Sounds like a dangerous way of finding large monitors :lol:


----------



## krissy78 (Apr 7, 2010)

2 penis' that is one lucky lizard


----------



## GeckoJosh (Apr 7, 2010)

Nothing special about this one, all it has is a hemi-penis, I thought all snakes and lizards had those?


----------



## naledge (Apr 7, 2010)

cris said:


> Sounds like a dangerous way of finding large monitors :lol:



Hahaha. Could be a good bait though, reminds me of Jackass in the snake enclosure.


----------



## miss2 (Apr 7, 2010)

am i a sicko if i say i wanna see pics? lol


----------



## Sdaji (Apr 7, 2010)

ZOMG! They found a lizard with a double penis? What next? A snake with something similar? No, that's just too crazy!


----------



## VickiR (Apr 7, 2010)

miss2 said:


> am i a sicko if i say i wanna see pics? lol




Im with u Miss2, I
Proof!! and just a big lookies


----------



## Stevo2 (Apr 7, 2010)

I wanna know where it's going to find a sheila with 2 vaginas...?


----------



## Chris1 (Apr 7, 2010)

Stevo2 said:


> I wanna know where it's going to find a sheila with 2 vaginas...?



hahahaha


----------



## Frustration (Apr 7, 2010)

Stevo2 said:


> I wanna know where it's going to find a sheila with 2 vaginas...?

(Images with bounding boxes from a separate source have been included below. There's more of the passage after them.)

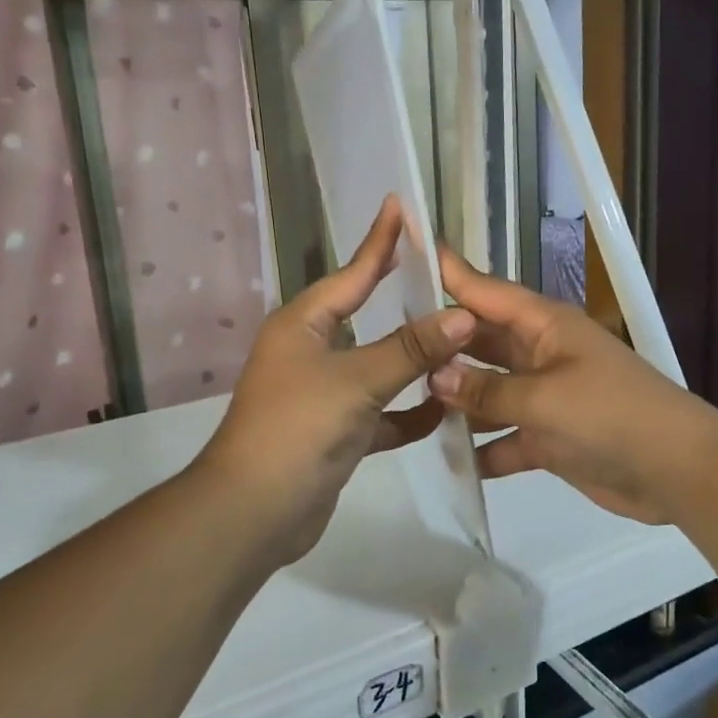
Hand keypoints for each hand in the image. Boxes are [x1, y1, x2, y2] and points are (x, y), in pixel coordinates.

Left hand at [198, 198, 474, 567]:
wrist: (254, 511)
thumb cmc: (299, 428)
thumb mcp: (357, 380)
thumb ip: (411, 348)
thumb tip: (463, 315)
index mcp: (304, 324)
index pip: (353, 272)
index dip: (380, 241)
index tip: (400, 206)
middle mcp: (311, 351)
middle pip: (367, 317)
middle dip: (404, 300)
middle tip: (443, 275)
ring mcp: (322, 393)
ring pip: (378, 367)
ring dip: (414, 363)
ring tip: (461, 345)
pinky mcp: (335, 432)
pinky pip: (380, 413)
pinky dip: (407, 414)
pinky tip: (442, 414)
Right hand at [428, 247, 717, 523]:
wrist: (678, 472)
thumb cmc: (612, 416)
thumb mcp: (544, 399)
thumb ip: (488, 390)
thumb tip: (436, 376)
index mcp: (544, 326)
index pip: (485, 291)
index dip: (447, 272)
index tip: (406, 249)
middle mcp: (540, 353)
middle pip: (481, 342)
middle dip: (441, 345)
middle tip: (387, 346)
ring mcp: (545, 396)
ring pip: (488, 390)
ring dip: (456, 399)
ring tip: (404, 403)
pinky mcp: (549, 437)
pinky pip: (504, 436)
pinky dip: (482, 447)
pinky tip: (447, 458)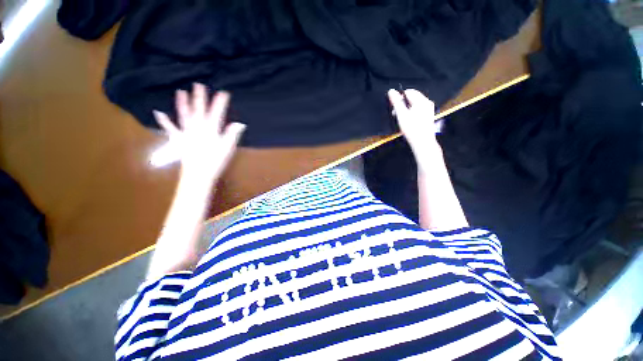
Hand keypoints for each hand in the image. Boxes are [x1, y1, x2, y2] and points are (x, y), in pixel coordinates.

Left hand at [153, 83, 245, 181]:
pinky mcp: (179, 139)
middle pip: (199, 110)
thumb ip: (231, 135)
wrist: (198, 174)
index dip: (220, 102)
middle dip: (199, 97)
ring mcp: (186, 132)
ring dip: (182, 103)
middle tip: (198, 85)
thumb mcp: (227, 148)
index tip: (224, 92)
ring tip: (181, 92)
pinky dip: (164, 121)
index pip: (217, 113)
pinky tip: (159, 113)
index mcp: (211, 130)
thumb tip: (239, 124)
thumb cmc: (215, 161)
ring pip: (184, 115)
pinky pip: (171, 128)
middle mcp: (197, 128)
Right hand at [388, 89, 443, 167]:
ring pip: (414, 104)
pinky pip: (417, 110)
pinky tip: (407, 122)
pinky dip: (411, 113)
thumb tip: (391, 91)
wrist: (422, 143)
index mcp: (422, 101)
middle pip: (412, 98)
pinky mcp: (428, 116)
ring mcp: (429, 110)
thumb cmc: (411, 129)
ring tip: (401, 119)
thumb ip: (396, 102)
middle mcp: (427, 103)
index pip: (408, 92)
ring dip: (405, 109)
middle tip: (395, 114)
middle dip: (402, 104)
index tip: (394, 108)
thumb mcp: (401, 115)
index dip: (399, 98)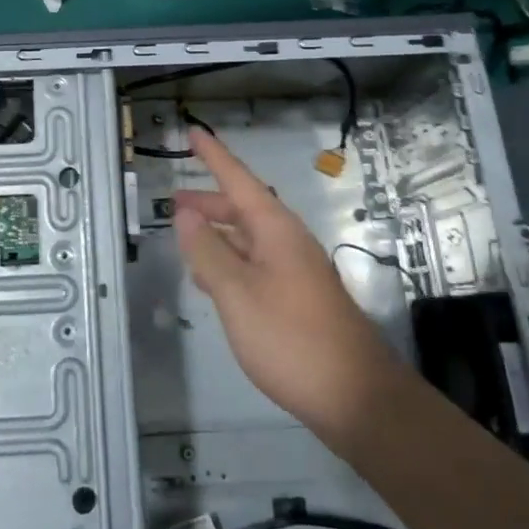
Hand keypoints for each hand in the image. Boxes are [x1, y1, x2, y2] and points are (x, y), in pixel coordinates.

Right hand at [173, 128, 401, 449]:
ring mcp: (295, 271)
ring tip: (186, 239)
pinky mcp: (297, 299)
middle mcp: (287, 242)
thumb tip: (186, 215)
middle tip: (173, 203)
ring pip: (248, 239)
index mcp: (275, 229)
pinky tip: (212, 282)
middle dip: (208, 202)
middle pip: (243, 208)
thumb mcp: (237, 293)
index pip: (238, 179)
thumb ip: (208, 252)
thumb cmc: (291, 337)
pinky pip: (255, 266)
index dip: (213, 156)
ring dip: (217, 234)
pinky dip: (229, 263)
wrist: (355, 396)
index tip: (193, 132)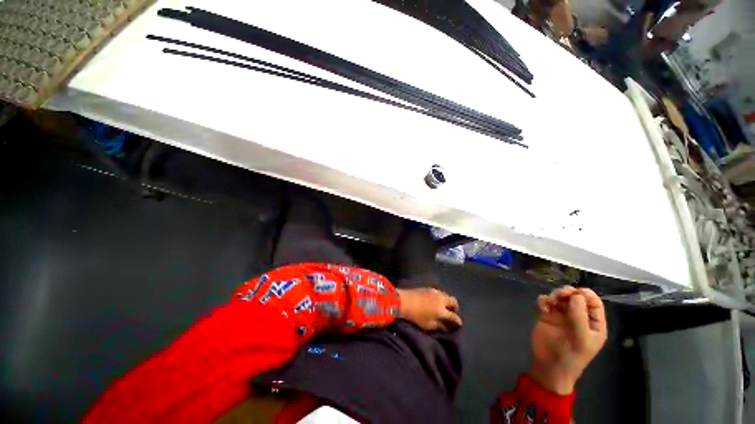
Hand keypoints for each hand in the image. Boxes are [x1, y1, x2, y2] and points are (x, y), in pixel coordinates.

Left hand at [397, 288, 461, 331]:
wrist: (404, 301)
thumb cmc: (416, 316)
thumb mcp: (428, 325)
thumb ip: (439, 327)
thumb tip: (447, 327)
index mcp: (442, 310)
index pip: (454, 316)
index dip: (458, 321)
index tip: (459, 324)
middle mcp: (441, 299)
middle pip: (453, 301)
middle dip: (455, 307)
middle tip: (452, 312)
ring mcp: (435, 292)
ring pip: (447, 295)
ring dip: (447, 301)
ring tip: (443, 306)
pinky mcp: (429, 288)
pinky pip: (439, 292)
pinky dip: (441, 297)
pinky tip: (436, 300)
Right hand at [530, 286, 606, 394]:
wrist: (548, 367)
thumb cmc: (570, 356)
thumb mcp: (580, 340)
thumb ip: (579, 317)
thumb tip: (576, 295)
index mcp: (593, 324)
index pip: (594, 303)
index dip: (586, 295)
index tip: (575, 293)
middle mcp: (578, 317)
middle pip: (576, 297)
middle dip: (568, 293)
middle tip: (560, 296)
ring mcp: (561, 316)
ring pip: (560, 297)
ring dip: (555, 295)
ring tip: (550, 302)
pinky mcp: (546, 315)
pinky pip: (546, 301)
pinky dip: (544, 300)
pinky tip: (542, 307)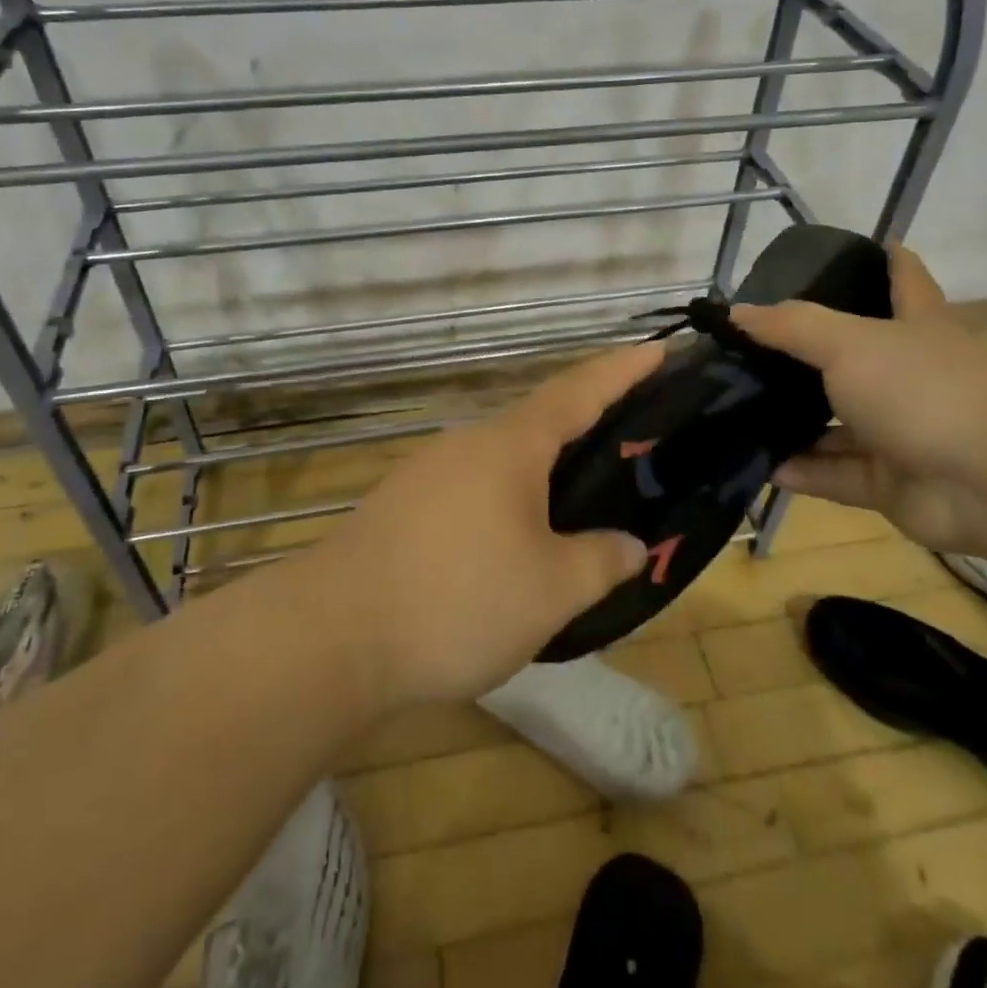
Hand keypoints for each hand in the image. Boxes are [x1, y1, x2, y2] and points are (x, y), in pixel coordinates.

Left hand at [312, 344, 661, 708]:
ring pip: (501, 462)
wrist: (330, 637)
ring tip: (574, 507)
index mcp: (509, 446)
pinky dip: (504, 503)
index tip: (656, 350)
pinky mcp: (399, 509)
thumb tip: (631, 546)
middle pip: (537, 424)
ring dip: (540, 474)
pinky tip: (510, 546)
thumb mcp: (550, 591)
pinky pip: (470, 491)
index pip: (577, 391)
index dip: (621, 370)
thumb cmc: (457, 600)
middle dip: (583, 428)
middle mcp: (466, 445)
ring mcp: (426, 474)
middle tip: (627, 446)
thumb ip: (600, 562)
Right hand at [730, 246, 986, 553]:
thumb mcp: (850, 342)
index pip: (904, 279)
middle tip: (748, 348)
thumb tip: (734, 312)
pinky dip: (801, 470)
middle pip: (855, 357)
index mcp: (916, 326)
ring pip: (838, 423)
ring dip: (795, 421)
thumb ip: (791, 326)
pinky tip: (759, 464)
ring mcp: (902, 432)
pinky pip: (836, 473)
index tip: (858, 246)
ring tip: (737, 410)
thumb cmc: (926, 389)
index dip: (885, 259)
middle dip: (808, 354)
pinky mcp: (892, 483)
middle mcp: (909, 376)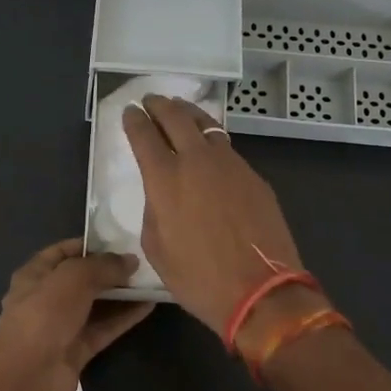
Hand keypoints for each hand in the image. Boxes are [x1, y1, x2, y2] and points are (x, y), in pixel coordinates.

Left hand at [0, 239, 152, 390]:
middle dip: (110, 270)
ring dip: (121, 294)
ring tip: (151, 280)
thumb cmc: (44, 315)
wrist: (28, 377)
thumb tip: (130, 261)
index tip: (120, 240)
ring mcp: (62, 327)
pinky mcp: (77, 351)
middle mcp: (46, 298)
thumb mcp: (74, 278)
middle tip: (143, 261)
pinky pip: (104, 328)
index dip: (90, 245)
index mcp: (35, 275)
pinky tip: (149, 305)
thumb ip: (103, 266)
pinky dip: (124, 317)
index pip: (63, 252)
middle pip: (82, 279)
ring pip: (96, 305)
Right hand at [120, 95, 304, 334]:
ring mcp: (230, 164)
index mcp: (165, 179)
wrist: (261, 290)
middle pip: (176, 117)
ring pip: (207, 126)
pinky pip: (227, 149)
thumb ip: (155, 210)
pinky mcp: (254, 176)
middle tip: (151, 100)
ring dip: (189, 114)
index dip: (134, 120)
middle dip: (160, 105)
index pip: (143, 135)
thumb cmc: (198, 277)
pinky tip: (210, 150)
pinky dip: (212, 141)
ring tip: (180, 110)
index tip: (130, 111)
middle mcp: (197, 161)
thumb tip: (163, 194)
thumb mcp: (157, 248)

now thats a comment with class... lol
...
im all for descriptions... but i would love to see a pic of this new lizard


----------



## Sdaji (Apr 7, 2010)

Everyone realises that every lizard (including all snakes) has a 'double penis', right? And it's just a local variant of a species of goanna which is well known from nearby, and this population has been well known for a long time, even routinely eaten by the locals, and it's just that they've now decided to put a separate name on this population. Being a goanna they've made it sound exciting by saying it's a relative of the Komodo Monitor ("dragon").

I mean, "Wow, awesome! A NEW SPECIES of GIANT lizard with FREAKISH GENITALS which are ASTOUNDINGLY similar to other reptiles including SERPENTS and GIANT DRAGONS!" :lol:

If there's nothing interesting to report, dress up something boring as something amazing :lol:


----------



## Stevo2 (Apr 7, 2010)

Spoilsport


----------



## naledge (Apr 7, 2010)

Frustration said:


> now thats a comment with class... lol
> ...
> im all for descriptions... but i would love to see a pic of this new lizard



I Googled it's scientific name last night and found a pic on a different news article.


----------



## Frustration (Apr 8, 2010)

yeah just saw the pic on another thread...


----------



## moosenoose (Apr 8, 2010)

Ahhh the old Double Donged Dragon!  That's its common name by the way.


----------



## Andrais (Apr 8, 2010)

apparently when my cousin lived in the phillipines on his parents farm they used to feed a lizard that looked like this new one they found :| probably just a non reptile person misunderstanding up are ther any monitors in the phillipines that look like this one?


----------